The edited question has changed the things very much differently. Now in table2 data is entered continually. Now every 15 Second you are updating table1 and every hour you are creating a new table and deleting old entries. I didn't understand what you want to achieve. But, I would reply the question in last about Primary Key.

What is Primary Key

  • The PRIMARY KEY constraint uniquely identifies each record in a database table.

  • Primary keys must contain unique values.

  • A primary key column cannot contain NULL values.

  • Each table should have a primary key, and each table can have only ONE primary key.

Now it depends on your requirement if you want the single timestamps entries should be there then change it to timestamps but if you want the single entry for single server then change it to server. But, I recommend you the another way i.e. You create a separate column as ID for primary Key and create the Index of unique key with the combination of two columns i.e. server_id and timestamps

Your question was how to delete rows, right? This is possible with delete...
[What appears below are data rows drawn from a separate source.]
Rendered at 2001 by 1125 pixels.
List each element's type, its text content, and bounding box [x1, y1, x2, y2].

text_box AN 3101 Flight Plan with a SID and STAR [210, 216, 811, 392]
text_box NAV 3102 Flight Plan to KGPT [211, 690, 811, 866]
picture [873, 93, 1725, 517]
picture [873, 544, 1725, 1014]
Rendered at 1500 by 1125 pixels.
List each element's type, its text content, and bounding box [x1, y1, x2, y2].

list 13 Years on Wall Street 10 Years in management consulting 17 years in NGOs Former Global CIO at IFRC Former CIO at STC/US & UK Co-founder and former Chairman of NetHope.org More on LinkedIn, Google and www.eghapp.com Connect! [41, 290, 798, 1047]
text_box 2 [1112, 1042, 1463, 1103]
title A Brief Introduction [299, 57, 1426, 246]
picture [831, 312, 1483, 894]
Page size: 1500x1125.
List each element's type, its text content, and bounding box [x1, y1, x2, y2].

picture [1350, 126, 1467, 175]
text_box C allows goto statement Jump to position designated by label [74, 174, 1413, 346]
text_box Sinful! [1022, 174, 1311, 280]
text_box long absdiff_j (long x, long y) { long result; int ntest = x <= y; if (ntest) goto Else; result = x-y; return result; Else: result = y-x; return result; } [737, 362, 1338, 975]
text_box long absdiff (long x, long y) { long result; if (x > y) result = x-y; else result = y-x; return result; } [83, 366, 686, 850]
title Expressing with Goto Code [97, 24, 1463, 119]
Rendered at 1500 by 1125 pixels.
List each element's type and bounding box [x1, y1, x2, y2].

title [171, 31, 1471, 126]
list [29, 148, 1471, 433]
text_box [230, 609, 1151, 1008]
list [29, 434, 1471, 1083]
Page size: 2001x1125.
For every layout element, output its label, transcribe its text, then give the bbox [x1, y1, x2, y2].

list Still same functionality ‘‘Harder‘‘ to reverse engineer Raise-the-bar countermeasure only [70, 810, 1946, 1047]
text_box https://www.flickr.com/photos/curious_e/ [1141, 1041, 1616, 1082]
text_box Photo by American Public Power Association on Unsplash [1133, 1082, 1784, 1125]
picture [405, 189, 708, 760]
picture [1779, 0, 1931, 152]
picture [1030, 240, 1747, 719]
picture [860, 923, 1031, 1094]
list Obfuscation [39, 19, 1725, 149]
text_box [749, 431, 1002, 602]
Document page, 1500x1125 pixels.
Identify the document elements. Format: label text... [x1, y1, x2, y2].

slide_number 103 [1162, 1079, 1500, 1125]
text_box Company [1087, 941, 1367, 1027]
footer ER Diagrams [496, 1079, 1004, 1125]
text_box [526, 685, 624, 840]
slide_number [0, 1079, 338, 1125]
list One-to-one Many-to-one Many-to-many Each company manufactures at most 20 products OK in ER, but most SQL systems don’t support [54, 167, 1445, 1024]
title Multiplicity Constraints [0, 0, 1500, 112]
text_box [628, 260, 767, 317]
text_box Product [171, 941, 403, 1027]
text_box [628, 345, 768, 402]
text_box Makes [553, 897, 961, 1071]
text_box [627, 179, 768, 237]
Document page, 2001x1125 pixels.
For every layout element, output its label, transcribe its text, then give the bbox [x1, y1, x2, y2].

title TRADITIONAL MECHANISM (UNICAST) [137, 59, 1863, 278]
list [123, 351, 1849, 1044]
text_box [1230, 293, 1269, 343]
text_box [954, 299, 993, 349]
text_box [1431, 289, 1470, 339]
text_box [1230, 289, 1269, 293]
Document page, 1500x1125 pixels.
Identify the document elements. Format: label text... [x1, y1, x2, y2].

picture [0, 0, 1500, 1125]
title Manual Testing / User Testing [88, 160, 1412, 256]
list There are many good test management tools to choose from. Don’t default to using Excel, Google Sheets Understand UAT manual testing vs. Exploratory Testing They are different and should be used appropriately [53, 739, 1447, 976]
DELETE FROM table WHERE x = y

I assume you're using a database which supports partitioning (eg. MySql >= 5.5 with InnoDb). In such a case I would add timestamp column to the primary key of the second table (saying Database2 you meant table2, am I right?) and create daily partitions. Then removing older data would be simply a matter of dropping daily partitions older than 2 weeks (which should be a very fast operation).

If you need to display a 2 weeks chart with hour resolution I would recommend first checking whether your current setup is not fast enough and only if it's too slow create an additional table where you would store aggregated data (which might be generated by some worker querying the main table every few minutes for instance)

Since there is no mention of having to use a SQL based database, just for fun you could avoid storing this in a relational database structure.

One option would be a Hash but perhaps you could also use a Sorted Set, in something like Redis. With sorted sets you can add, remove, or update elements very quickly (time proportional to the logarithm of the number of elements).

Every member of a Sorted Set is associated with score, which is used to order the sorted set from the smallest to the greatest score. While members are unique, scores may be repeated.

Your score would be the Epoch Time (or similar) and the member could be a JSON object of the data you're looking to store.

Because this type of operation is so fast, you can easily call back all your JSON objects and sort yourself. You would want to store the Epoch Time in the JSON object to ensure uniqueness. Note that 80640 rows per server is tiny relative to what Redis can handle. To add:

ZADD yourset 1383553120 "<JSON OBJECT>"

The first argument would be the current Epoch Time. Since you know the current Epoch Time, you can easily remove all records that are too old. To remove:

ZREMRANGEBYSCORE yourset -inf 1382344314

The last arguement should be Epoch Time two weeks ago from now.

JSON and PHP play nice, so it might be something you could look into.